## YOUR ASSIGNMENT
Only the line containing "Get in Touch" and the lines after it, up to the end of the listing, should be written out, each exactly as given.

## MATERIAL TO PROCESS

▬▬▬▬▬▬▬▬▬▬

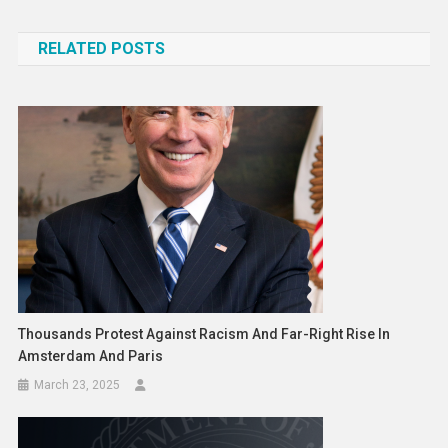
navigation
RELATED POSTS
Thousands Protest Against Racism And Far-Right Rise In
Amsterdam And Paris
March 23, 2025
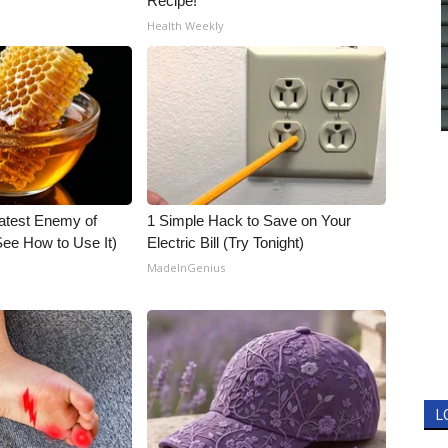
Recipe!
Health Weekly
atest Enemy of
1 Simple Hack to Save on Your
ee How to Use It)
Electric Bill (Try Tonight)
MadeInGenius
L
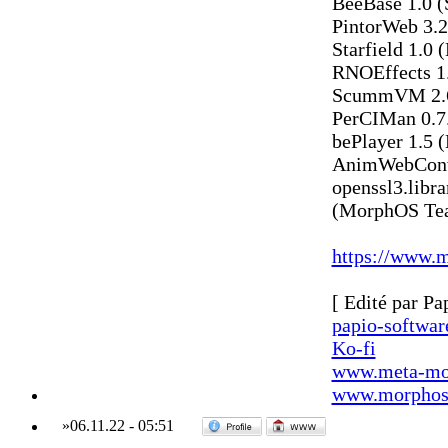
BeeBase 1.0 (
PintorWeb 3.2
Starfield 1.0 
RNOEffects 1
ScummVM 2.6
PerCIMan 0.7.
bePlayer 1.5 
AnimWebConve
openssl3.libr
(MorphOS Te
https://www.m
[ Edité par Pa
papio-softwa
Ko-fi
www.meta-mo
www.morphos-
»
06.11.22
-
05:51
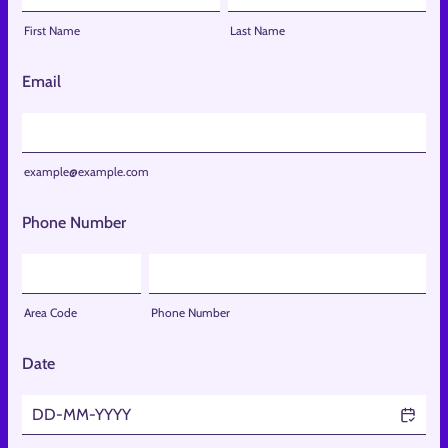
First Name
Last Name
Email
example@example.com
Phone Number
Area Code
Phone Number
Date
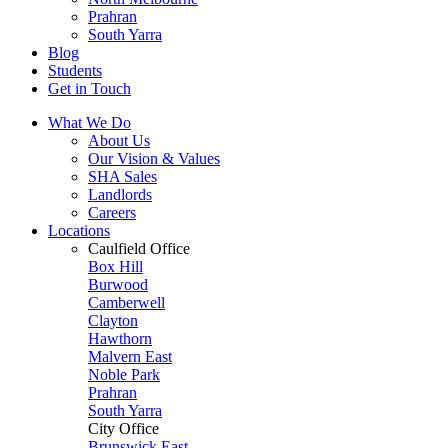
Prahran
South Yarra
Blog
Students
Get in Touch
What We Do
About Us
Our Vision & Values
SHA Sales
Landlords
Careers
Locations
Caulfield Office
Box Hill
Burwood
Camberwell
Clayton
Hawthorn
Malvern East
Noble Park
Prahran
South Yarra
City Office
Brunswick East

▬▬▬▬▬▬▬▬▬▬

## SOLUTION TO THE EXERCISE
Get in Touch
What We Do
About Us
Our Vision & Values
SHA Sales
Landlords
Careers
Locations
Caulfield Office
Box Hill
Burwood
Camberwell
Clayton
Hawthorn
Malvern East
Noble Park
Prahran
South Yarra
City Office
Brunswick East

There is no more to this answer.